Required work » Nothing but a number should be written: the count of lines below that contain "each".

[[ Exercise data open ]]

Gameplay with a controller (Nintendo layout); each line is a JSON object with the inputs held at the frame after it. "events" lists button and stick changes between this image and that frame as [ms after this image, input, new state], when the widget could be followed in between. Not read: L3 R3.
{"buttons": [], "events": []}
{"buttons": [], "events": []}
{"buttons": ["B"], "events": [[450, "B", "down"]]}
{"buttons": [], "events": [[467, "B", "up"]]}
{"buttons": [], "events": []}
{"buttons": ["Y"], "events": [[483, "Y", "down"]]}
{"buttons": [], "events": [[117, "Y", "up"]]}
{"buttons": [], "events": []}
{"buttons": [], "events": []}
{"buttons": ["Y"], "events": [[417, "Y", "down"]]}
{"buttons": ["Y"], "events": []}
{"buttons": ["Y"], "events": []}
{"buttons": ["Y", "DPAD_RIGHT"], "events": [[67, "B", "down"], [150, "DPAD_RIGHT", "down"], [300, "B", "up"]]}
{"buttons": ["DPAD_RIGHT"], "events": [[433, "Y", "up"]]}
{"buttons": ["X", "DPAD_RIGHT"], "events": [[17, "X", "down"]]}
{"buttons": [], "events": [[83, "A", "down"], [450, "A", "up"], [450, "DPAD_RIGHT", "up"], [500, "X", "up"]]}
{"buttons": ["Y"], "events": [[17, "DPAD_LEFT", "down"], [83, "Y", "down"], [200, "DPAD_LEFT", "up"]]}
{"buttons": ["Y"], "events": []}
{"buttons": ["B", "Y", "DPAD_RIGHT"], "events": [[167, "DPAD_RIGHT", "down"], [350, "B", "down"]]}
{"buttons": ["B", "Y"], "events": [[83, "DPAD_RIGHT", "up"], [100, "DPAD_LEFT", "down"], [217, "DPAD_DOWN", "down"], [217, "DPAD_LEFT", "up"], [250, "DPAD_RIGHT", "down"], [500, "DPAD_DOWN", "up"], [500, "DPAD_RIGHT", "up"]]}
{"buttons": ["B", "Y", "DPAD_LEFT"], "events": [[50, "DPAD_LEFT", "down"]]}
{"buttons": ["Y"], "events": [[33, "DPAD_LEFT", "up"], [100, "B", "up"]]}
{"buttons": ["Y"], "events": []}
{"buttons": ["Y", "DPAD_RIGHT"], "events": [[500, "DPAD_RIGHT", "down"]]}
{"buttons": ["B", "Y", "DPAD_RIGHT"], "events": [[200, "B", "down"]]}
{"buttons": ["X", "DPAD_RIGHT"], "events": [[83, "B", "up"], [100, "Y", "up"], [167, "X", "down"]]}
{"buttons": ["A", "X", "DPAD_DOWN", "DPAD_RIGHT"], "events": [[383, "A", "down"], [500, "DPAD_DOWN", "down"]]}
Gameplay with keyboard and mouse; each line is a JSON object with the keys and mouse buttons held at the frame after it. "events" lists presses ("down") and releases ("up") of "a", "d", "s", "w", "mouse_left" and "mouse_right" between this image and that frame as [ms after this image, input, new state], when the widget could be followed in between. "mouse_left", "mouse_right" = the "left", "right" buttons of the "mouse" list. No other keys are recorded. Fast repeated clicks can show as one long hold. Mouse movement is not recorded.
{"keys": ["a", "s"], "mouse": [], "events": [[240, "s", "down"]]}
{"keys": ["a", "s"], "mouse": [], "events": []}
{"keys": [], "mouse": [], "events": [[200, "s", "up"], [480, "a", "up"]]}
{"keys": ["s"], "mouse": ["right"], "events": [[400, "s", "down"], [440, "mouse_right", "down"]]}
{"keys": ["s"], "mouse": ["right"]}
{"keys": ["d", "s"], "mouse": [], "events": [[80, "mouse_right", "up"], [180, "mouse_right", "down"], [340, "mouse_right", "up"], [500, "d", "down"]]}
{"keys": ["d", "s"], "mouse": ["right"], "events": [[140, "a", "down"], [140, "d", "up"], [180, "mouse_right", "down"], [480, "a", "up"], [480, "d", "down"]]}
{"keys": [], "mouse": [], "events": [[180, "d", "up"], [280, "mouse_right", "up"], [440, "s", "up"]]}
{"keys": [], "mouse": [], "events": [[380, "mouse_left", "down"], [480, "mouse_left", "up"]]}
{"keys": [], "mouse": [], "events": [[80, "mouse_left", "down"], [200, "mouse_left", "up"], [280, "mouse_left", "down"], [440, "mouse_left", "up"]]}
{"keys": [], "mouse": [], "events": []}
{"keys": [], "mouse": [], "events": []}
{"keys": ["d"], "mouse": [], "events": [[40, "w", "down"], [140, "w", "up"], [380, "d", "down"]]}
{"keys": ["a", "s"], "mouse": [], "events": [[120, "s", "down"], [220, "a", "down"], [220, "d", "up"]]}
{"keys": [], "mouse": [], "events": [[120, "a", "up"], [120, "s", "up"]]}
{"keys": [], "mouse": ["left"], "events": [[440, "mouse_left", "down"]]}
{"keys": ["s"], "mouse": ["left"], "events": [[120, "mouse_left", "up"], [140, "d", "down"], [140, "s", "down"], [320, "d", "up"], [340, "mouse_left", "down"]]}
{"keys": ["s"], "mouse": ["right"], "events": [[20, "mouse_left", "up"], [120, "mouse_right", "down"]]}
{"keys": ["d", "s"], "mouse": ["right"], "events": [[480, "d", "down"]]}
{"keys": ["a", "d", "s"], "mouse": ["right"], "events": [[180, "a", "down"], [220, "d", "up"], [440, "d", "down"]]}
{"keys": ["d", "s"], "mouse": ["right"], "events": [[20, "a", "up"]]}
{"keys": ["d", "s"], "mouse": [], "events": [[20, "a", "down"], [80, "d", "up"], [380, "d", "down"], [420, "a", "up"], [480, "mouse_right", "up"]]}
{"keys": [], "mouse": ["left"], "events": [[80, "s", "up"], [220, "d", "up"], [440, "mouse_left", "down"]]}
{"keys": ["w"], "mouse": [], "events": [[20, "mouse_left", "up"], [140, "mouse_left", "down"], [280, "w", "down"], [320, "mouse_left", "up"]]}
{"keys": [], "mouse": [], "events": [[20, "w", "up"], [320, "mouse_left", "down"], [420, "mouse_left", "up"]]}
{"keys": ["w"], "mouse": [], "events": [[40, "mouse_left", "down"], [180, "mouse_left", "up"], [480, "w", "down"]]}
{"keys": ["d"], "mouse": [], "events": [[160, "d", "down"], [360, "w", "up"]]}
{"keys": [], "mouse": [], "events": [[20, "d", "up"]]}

[[ Exercise data closed ]]

Result below » 2